◆ Document passage:
* * * * *

January 19th, 2010 by Admin

It used to be that most gay children stayed in the closet until after they graduated from college, but that’s changing.  Lately, GLBT youth have been coming out to friends and family as early as middle school.  That’s a significant shift from just a few years ago.  According to David Massey, from the Greater Knoxville, Tenn. PFLAG chapter, many parents want to support their children but don’t know how.  Recently, a public lecture and discussion was held to address the challenges facing GLBT youth and their parents.  Participating were the Appalachian Psychoanalytic Society, the Greater Knoxville PFLAG, and the Tennessee Valley Unitarian Universalist Church.   The discussion was provided as a way to help parents provide a supportive and nurturing environment for their gay or lesbian children.

* * * * *

◆ Brief 1:
In the post about GLBT youth coming out, which PFLAG chapter is David Massey from?
◆ Brief 2:
Carry on the post about GLBT youth coming out, picking up after its last sentence.
The rows come from a source separate from the post.

◆ Given information:
* * * * *

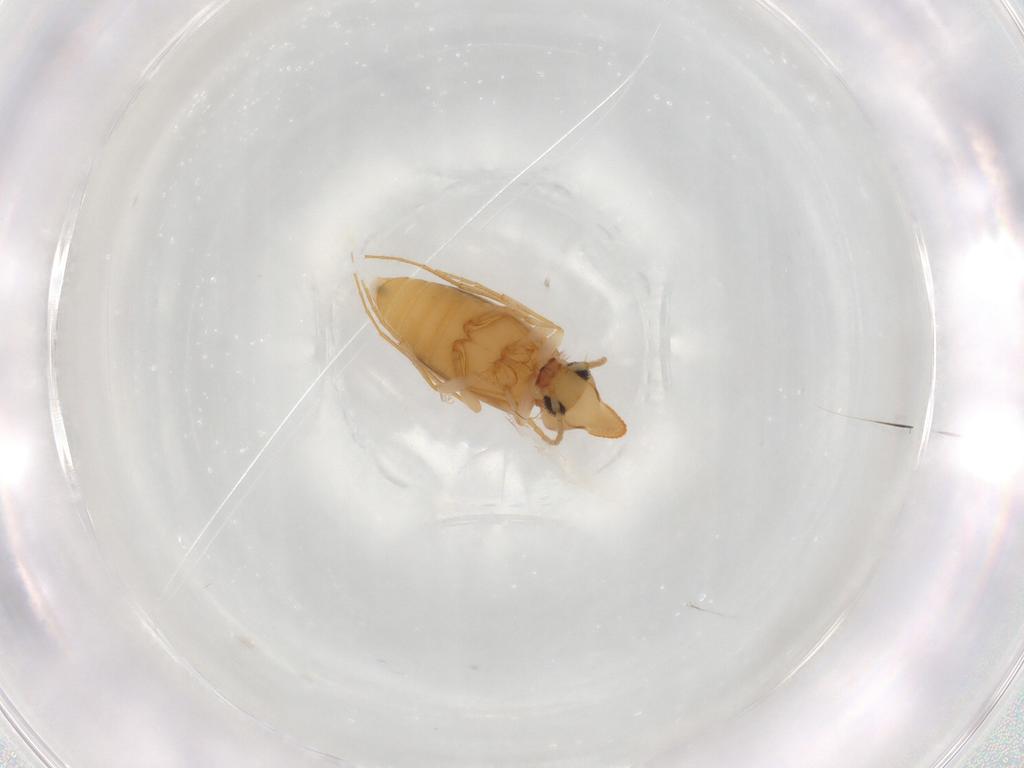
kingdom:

* * * * *

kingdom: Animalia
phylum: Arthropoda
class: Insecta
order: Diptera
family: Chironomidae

* * * * *

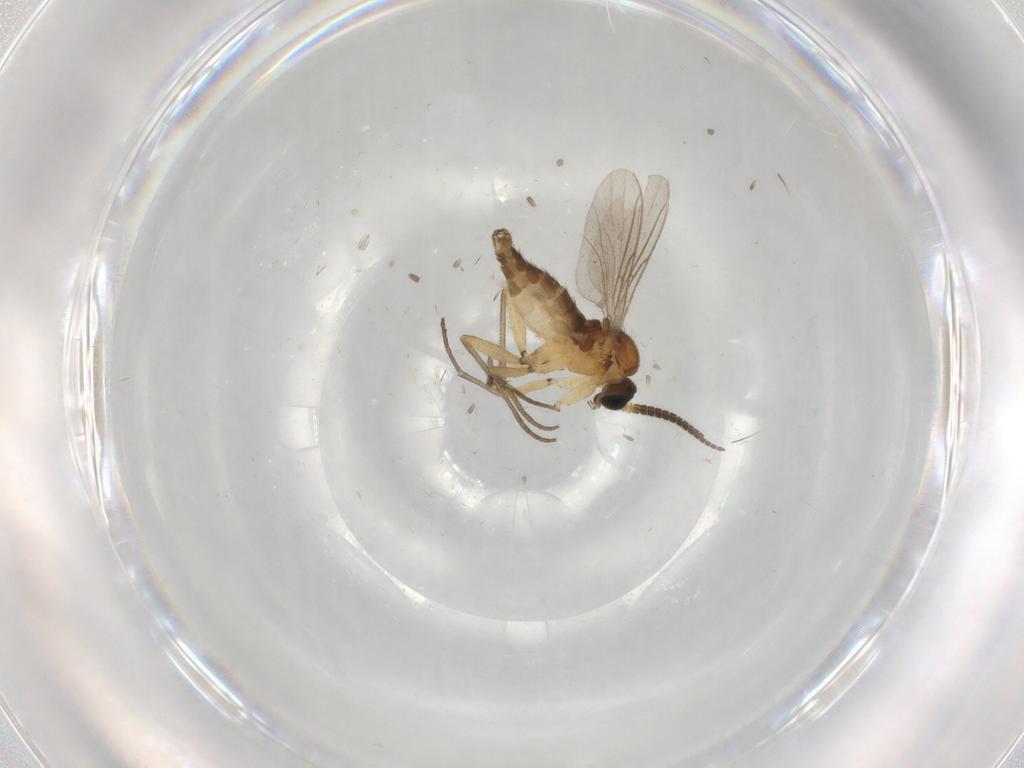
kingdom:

* * * * *

◆ Response area 1:
The Greater Knoxville, Tenn. PFLAG chapter.

◆ Response area 2:
Dr. Gary Grossman, assistant clinical professor, Department of Psychiatry, University of California San Francisco, addressed many of the questions parents had, stressing that parental empathy and the full recognition of their child’s individuality are vital to providing a supportive home life for their gay child. “One of the most important elements in providing a supportive and facilitating home environment for gay kids is acceptance,” says Grossman. “But, as a psychoanalyst, I recognize that even parents who intend to be accepting of their gay or lesbian child may still have unconscious ambivalence about having a gay child. And many parents, as they learn that their child is not growing up the way they had imagined, will need to go through a period of grief over the loss of their expectations as they grow to accept their child for who she or he is.”

Dr. Lorraine Hart, a retired psychologist said that she is now completely supportive of her son, and that, for the sake of others struggling with accepting their own gay children, she is glad there are places like PFLAG to go to for support. “There’s more support now, definitely,” she says. “There’s more acceptance of gay, lesbian and transgender people. I think the trend will increase. This younger generation doesn’t seem to be as homophobic.”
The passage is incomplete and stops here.